▸ **TEXT PASSAGE**
- - - -

2.3 Optimal control of dynamic jobshops

We consider a manufacturing system producing a variety of products in demand using machines in a general network configuration, which generalizes both the parallel and the tandem machine models. Each product follows a process plan--possibly from a number of alternative process plans--that specifies the sequence of machines it must visit and the operations performed by them. A process plan may call for multiple visits to a given machine, as is the case in semiconductor manufacturing. See Lou and Kager (1989) , Srivatsan, Bai, and Gershwin (1994),  Uzsoy, Lee, and Martin-Vega (1996), and Yan, Lou, Sethi, Gardel, and Deosthali (1996). Often the machines are unreliable. Over time they break down and must be repaired. A manufacturing system so described will be termed a dynamic jobshop.

Now we give the mathematically precise description of a jobshop suggested by Presman, Sethi, and Suo (1997a) as a revision of the description by Sethi and Zhang (1994a). First we give some definitions.

Definition 2.9   A manufacturing diagraph is a graph$(\Delta,\Pi)$, where $\Delta$ is a set of $N_b+2\geq 3$, vertices, and $\Pi$ is a set of ordered pairs called arcs, satisfying the following properties:

(i)

There is only one source, labeled 0, and only one sink, labeled N_b+1, in the digraph.

(ii)

No vertex in the graph is isolated.

(iii)

The digraph does not contain any cycle.

Remark 2.4   Condition (ii) is not an essential restriction. Inclusion of isolated vertices is merely a nuisance. This is because an isolated vertex is like a warehouse that can only ship out parts of a particular type to meet their demand. Since no machine (or production) is involved, its inclusion or exclusion does not affect the optimization problem under consideration. Condition (iii) is imposed to rule out the following two trivial situations: (a) a part of type i in buffer i gets processed on a machine without any transformation and returns to buffer i, and (b) a part of type i is processed and converted back into a part of type j, $j \neq i$, and is then processed further on a number of machines to
be converted back into a part of type i. Moreover, if we had included any cycle in our manufacturing system, the flow of parts that leave buffer i only to return to buffer i would be zero in any optimal solution. It is unnecessary, therefore, to complicate the problem by including cycles.

Definition 2.10   In a manufacturing digraph, the source is called the supply node and the sink represents the customers. Vertices immediately preceding the sink are called external buffers, and all others are called internal buffers.

- - - -

▸ **EXERCISE AIM**
Write the next part of the text on optimal control of dynamic jobshops, continuing directly after its final sentence. The rows after this play no part in the work.

▸ **DATA PROVIDED**
- - - -

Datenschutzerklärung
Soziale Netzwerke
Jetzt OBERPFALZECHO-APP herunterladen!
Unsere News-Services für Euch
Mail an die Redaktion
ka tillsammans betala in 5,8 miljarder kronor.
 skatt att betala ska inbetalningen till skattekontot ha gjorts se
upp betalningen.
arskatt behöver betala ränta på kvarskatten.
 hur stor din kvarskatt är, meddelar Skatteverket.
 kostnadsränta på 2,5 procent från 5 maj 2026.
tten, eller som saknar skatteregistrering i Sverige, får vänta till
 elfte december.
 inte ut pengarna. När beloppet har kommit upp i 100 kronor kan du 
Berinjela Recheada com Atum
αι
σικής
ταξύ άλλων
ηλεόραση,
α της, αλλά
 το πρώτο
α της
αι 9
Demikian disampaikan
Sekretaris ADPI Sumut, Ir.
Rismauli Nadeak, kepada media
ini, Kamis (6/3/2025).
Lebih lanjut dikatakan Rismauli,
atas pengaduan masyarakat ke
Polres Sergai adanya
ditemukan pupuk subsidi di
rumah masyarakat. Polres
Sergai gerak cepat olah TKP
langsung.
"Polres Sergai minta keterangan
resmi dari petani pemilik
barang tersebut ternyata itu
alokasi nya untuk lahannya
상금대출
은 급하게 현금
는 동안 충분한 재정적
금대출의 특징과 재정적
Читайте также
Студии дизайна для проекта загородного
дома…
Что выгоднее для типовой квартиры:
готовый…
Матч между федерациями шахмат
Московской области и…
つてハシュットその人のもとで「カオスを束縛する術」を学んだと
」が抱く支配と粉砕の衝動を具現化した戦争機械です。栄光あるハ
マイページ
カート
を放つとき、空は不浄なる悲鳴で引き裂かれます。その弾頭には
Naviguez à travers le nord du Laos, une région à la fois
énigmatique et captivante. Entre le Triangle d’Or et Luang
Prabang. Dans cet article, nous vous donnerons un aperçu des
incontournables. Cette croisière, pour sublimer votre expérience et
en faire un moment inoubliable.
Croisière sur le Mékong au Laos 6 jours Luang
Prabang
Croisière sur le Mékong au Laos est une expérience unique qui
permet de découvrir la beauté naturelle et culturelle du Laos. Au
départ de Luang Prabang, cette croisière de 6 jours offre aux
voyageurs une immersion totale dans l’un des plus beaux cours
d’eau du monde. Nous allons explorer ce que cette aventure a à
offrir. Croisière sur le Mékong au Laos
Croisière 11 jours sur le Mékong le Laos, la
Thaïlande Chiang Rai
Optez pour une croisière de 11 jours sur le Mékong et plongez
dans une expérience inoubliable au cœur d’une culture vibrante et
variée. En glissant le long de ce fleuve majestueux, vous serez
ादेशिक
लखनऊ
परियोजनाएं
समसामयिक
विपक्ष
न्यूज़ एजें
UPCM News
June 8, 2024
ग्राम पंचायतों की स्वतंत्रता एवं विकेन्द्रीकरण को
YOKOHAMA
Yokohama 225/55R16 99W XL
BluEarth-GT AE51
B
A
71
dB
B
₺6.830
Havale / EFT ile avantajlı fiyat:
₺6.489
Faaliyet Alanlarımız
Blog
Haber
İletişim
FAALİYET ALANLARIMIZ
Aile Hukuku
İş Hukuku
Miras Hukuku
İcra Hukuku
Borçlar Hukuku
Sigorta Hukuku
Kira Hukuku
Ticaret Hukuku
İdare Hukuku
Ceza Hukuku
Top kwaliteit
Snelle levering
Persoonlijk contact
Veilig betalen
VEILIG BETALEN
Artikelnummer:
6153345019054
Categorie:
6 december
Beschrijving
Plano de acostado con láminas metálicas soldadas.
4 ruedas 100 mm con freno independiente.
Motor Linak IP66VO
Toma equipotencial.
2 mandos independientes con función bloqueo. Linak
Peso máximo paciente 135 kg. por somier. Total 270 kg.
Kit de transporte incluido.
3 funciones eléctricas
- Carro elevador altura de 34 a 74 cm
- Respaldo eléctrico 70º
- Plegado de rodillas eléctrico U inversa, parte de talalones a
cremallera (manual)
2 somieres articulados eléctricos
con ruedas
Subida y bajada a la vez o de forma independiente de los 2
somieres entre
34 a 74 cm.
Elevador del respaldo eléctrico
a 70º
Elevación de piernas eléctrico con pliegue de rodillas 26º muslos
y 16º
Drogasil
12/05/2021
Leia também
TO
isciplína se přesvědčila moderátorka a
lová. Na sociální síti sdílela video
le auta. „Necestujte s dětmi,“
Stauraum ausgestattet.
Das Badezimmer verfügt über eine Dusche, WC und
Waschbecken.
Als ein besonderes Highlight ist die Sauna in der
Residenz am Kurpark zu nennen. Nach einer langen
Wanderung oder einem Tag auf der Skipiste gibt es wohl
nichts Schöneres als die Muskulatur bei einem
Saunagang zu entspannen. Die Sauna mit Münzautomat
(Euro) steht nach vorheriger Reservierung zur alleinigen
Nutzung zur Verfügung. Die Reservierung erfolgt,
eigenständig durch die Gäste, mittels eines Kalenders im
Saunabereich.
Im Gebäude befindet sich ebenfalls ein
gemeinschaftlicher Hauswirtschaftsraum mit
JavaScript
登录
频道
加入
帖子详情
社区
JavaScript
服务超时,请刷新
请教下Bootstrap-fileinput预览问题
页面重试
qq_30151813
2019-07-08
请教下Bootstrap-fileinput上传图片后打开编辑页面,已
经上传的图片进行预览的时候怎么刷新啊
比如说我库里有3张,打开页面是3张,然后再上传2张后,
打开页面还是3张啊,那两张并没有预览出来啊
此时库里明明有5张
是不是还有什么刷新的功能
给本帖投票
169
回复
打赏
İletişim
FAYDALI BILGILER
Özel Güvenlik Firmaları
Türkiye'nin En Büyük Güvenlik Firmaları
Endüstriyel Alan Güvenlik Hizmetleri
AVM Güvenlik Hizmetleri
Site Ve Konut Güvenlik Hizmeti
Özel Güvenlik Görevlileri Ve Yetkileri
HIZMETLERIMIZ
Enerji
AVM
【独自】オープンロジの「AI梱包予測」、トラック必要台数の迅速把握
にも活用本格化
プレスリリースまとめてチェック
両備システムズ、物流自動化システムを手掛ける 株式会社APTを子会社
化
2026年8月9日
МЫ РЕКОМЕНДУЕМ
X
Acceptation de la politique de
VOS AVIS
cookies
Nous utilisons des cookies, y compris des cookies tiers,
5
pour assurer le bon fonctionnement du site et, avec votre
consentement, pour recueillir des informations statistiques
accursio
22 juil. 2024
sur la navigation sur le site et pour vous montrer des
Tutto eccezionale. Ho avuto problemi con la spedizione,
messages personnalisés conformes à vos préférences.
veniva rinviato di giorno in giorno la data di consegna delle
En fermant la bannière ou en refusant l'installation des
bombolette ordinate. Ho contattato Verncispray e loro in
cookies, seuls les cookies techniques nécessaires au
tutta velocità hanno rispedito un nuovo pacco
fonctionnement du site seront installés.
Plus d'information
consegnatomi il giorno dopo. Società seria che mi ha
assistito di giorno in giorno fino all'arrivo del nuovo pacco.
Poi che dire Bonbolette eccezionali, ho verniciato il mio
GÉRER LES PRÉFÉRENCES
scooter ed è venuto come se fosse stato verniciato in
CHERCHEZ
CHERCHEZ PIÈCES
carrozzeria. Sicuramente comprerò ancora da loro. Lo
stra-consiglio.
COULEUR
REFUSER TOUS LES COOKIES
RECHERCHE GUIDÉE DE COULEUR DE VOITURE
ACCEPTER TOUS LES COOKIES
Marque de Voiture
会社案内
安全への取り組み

- - - -

▸ **ANSWER TO THIS TASK**
In order to obtain the system dynamics from a given manufacturing digraph, a systematic procedure is required to label the state and control variables. For this purpose, note that our manufacturing digraph $(\Delta,\Pi)$ contains a total of N_b+2 vertices including the source, the sink, m internal buffers, and N_b-m external buffers for some integer m and N_b, $0 \leq m \leqN_b-1$,$N_b\geq 1$.

Theorem 2.8   We can label all the vertices from 0 to N_b+1 in a way so that the label numbers of the vertices along every path are in a strictly increasing order, the source is labeled 0, the sink is labeled N_b+1, and the external buffers are labeled m+1, m+2,...,N_b.

The proof is similar to Theorem 2.2 in Sethi, and Zhou (1994).

With the help of Theorem 2.8, one is able to formally write the dynamics and the state constraints associated with a given manufacturing digraph. To do this, we require the following definitions.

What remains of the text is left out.